----- TEXTE À LIRE -----

220    En deuxième lieu, le rapport du service d’audit interne d’Eurostat aboutit notamment aux constats suivants :

–        le processus d’évaluation des offres présentées par des entreprises pour l’obtention de marchés liés au programme Supcom n’aurait pas toujours été transparent et respectueux des règles internes ;

–        en ce qui concerne le contrat no 665100003 avec l’entreprise Planistat, des irrégularités auraient été commises en ce qui concerne notamment l’emploi d’un expert, neveu du requérant.

221    Si le rapport du service d’audit interne d’Eurostat met ainsi en évidence un certain nombre de dysfonctionnements concernant le processus d’évaluation des offres lors de la procédure de passation des contrats Supcom de la direction dirigée par le requérant, il ne ressort en revanche nullement de ce rapport que l’intéressé aurait été à l’origine des irrégularités constatées ou aurait été associé auxdites irrégularités ou que les dysfonctionnements relevés n’existaient que dans la direction du requérant, ainsi d’ailleurs que l’a fait remarquer l’équipe d’audit dans son projet de réponse aux observations du requérant.

222    Par ailleurs, s’agissant du fait que le filleul du requérant a été employé dans le cadre d’un contrat entre Eurostat et l’entreprise Planistat, il ne ressort nullement du rapport du service d’audit interne que le requérant aurait joué un rôle quelconque dans cette situation.

223    Il convient, en outre, de souligner que le requérant a présenté des observations précises en vue de démentir les faits qui lui étaient reprochés dans le projet de rapport du service d’audit interne d’Eurostat.

-----

**CONSIGNE**
Extrayez du texte sur l'audit interne d'Eurostat tout le passage qui va de « 221    Si le rapport » jusqu'à « observations du requérant. », sans y changer un seul mot.

----- MATÉRIEL PRÉSENTÉ -----

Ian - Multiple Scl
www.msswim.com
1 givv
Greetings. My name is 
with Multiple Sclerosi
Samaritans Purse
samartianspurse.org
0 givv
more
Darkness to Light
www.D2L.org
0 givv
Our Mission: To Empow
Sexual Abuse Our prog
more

-----
----- MATÉRIEL PRÉSENTÉ -----

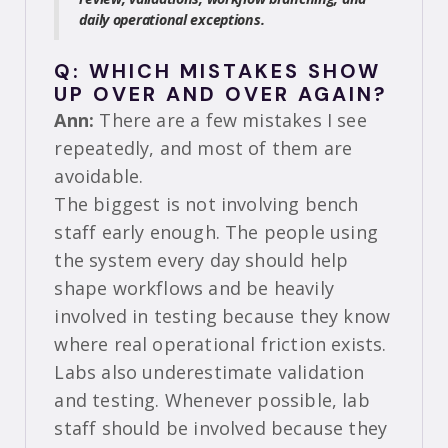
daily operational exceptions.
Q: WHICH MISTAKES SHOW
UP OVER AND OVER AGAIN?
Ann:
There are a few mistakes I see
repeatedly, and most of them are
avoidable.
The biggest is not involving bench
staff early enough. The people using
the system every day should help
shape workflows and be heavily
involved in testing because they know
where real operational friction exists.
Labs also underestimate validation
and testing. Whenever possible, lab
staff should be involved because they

-----

**CORRIGÉ**
221    Si le rapport du service d’audit interne d’Eurostat met ainsi en évidence un certain nombre de dysfonctionnements concernant le processus d’évaluation des offres lors de la procédure de passation des contrats Supcom de la direction dirigée par le requérant, il ne ressort en revanche nullement de ce rapport que l’intéressé aurait été à l’origine des irrégularités constatées ou aurait été associé auxdites irrégularités ou que les dysfonctionnements relevés n’existaient que dans la direction du requérant, ainsi d’ailleurs que l’a fait remarquer l’équipe d’audit dans son projet de réponse aux observations du requérant.